((

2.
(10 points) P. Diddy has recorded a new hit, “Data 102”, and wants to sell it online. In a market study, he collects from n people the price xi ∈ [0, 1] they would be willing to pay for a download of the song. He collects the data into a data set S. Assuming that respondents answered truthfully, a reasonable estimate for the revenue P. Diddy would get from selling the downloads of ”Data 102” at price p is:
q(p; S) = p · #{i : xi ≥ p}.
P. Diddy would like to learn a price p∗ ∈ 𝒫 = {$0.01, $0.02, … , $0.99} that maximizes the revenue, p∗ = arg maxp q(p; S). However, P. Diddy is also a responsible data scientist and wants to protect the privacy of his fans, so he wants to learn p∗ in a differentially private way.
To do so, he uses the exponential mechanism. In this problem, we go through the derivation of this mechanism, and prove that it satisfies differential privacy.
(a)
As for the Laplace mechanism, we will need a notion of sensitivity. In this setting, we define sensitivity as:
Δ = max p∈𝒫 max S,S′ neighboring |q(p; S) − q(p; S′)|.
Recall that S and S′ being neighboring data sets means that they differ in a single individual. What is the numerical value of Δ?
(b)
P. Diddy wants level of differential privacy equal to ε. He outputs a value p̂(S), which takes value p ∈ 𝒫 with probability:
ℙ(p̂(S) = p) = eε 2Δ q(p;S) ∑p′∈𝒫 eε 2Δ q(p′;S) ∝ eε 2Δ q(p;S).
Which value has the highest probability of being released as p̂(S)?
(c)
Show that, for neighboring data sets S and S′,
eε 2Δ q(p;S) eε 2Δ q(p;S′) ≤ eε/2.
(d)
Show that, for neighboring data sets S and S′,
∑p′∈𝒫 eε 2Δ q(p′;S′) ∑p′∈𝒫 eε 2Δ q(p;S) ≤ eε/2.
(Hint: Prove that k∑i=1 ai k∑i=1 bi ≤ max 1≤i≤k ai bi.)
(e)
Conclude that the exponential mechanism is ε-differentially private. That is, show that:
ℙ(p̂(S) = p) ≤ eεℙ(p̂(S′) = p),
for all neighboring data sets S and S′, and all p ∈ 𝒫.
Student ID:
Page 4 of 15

))

**Task directions:** Every line above that includes the word "this" must appear in the answer.

**Answer section:**
To do so, he uses the exponential mechanism. In this problem, we go through the derivation of this mechanism, and prove that it satisfies differential privacy.
As for the Laplace mechanism, we will need a notion of sensitivity. In this setting, we define sensitivity as:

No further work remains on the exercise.